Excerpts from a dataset
= Beginning of Section =

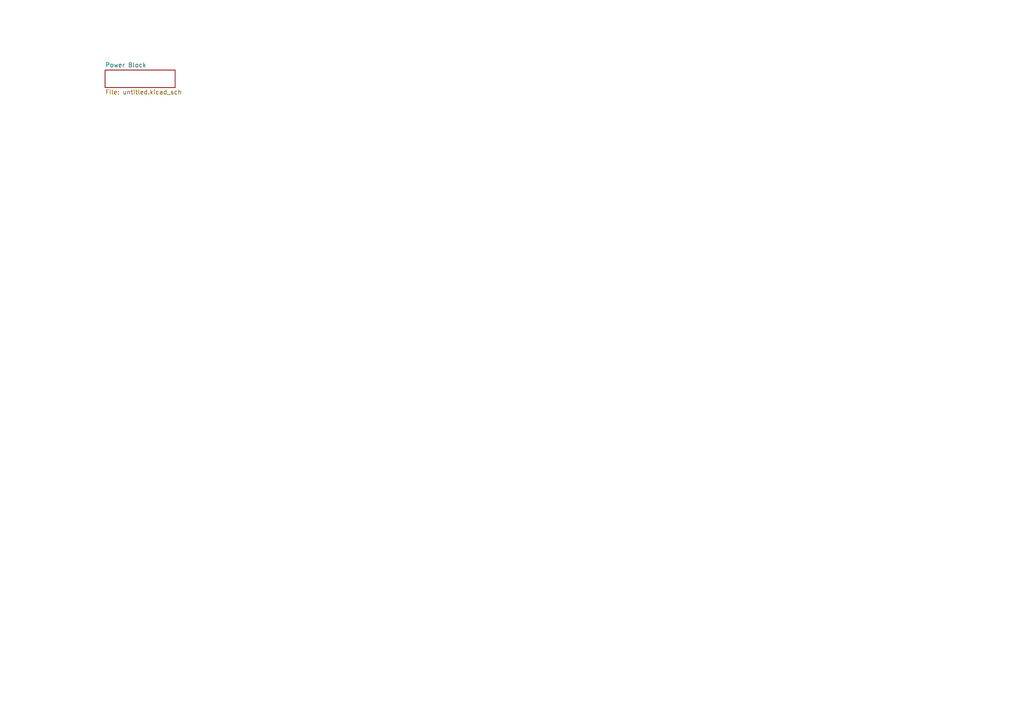
<source format=kicad_sch>
(kicad_sch
	(version 20250114)
	(generator "eeschema")
	(generator_version "9.0")
	(uuid "6b3a4e68-e2a0-4dab-8970-108d001e38d1")
	(paper "A4")
	(lib_symbols)
	(sheet
		(at 30.48 20.32)
		(size 20.32 5.08)
		(exclude_from_sim no)
		(in_bom yes)
		(on_board yes)
		(dnp no)
		(fields_autoplaced yes)
		(stroke
			(width 0.1524)
			(type solid)
		)
		(fill
			(color 0 0 0 0.0000)
		)
		(uuid "71f1db2f-0fa9-4d34-af7d-8e5796314e83")
		(property "Sheetname" "Power Block"
			(at 30.48 19.6084 0)
			(effects
				(font
					(size 1.27 1.27)
				)
				(justify left bottom)
			)
		)
		(property "Sheetfile" "untitled.kicad_sch"
			(at 30.48 25.9846 0)
			(effects
				(font
					(size 1.27 1.27)
				)
				(justify left top)
			)
		)
		(instances
			(project "STM32 RC AUTO"
				(path "/6b3a4e68-e2a0-4dab-8970-108d001e38d1"
					(page "2")
				)
			)
		)
	)
	(sheet_instances
		(path "/"
			(page "1")
		)
	)
	(embedded_fonts no)
)

</source>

= End of Section =

▸ **Task statement**
Where a line of the records above holds the word "path", copy that line.

▸ **Exercise answer**
				(path "/6b3a4e68-e2a0-4dab-8970-108d001e38d1"
		(path "/"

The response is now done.